▶ **EXERCISE INSTRUCTIONS**: Can you lay out every difference line in the material below as a numbered list, leaving out blank lines and the pictures?
— start INPUT ROWS —
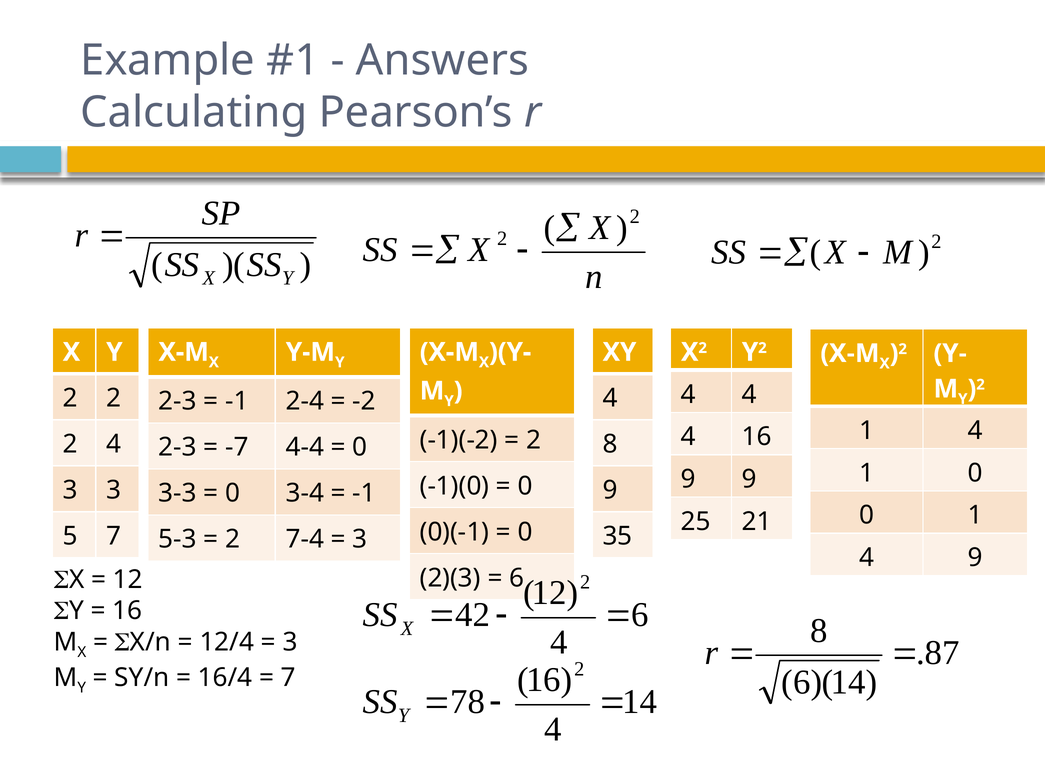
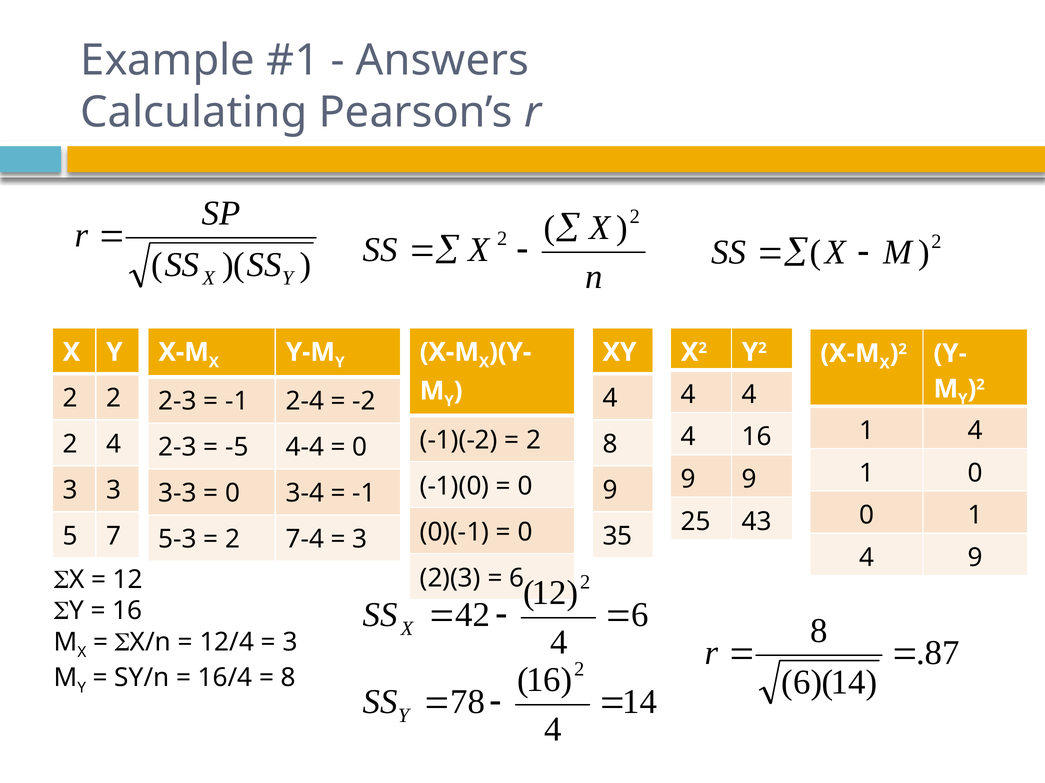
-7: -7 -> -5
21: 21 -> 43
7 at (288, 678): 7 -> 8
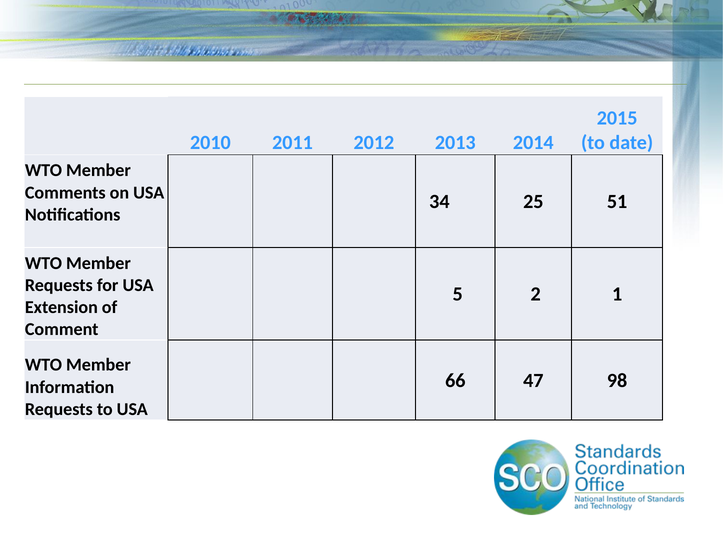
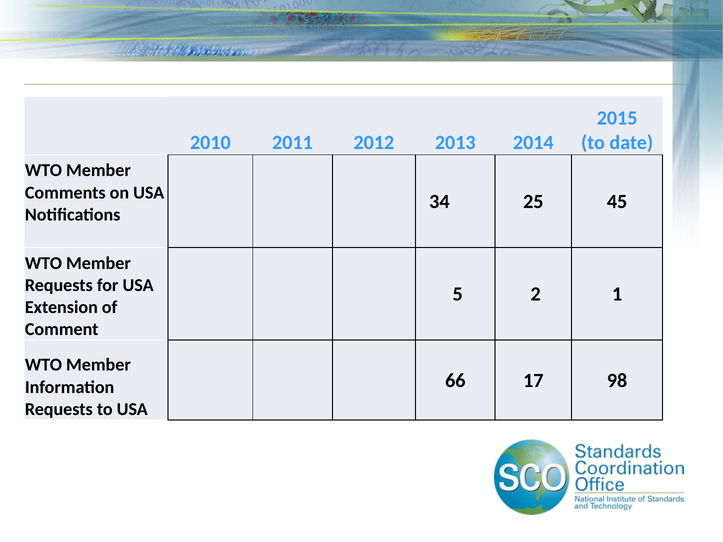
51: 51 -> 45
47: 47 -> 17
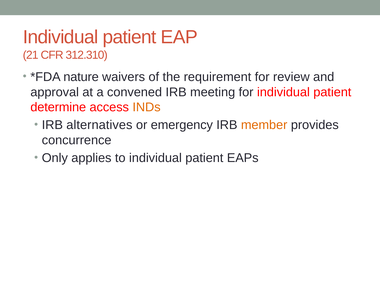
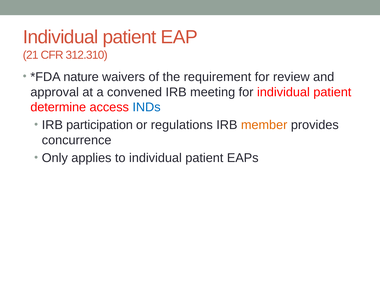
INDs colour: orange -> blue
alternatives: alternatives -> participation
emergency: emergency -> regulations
— end INPUT ROWS —
▶ **SOLUTION**:
1. -7: -7 -> -5
2. 21: 21 -> 43
3. 7 at (288, 678): 7 -> 8
4. 51: 51 -> 45
5. 47: 47 -> 17
6. INDs colour: orange -> blue
7. alternatives: alternatives -> participation
8. emergency: emergency -> regulations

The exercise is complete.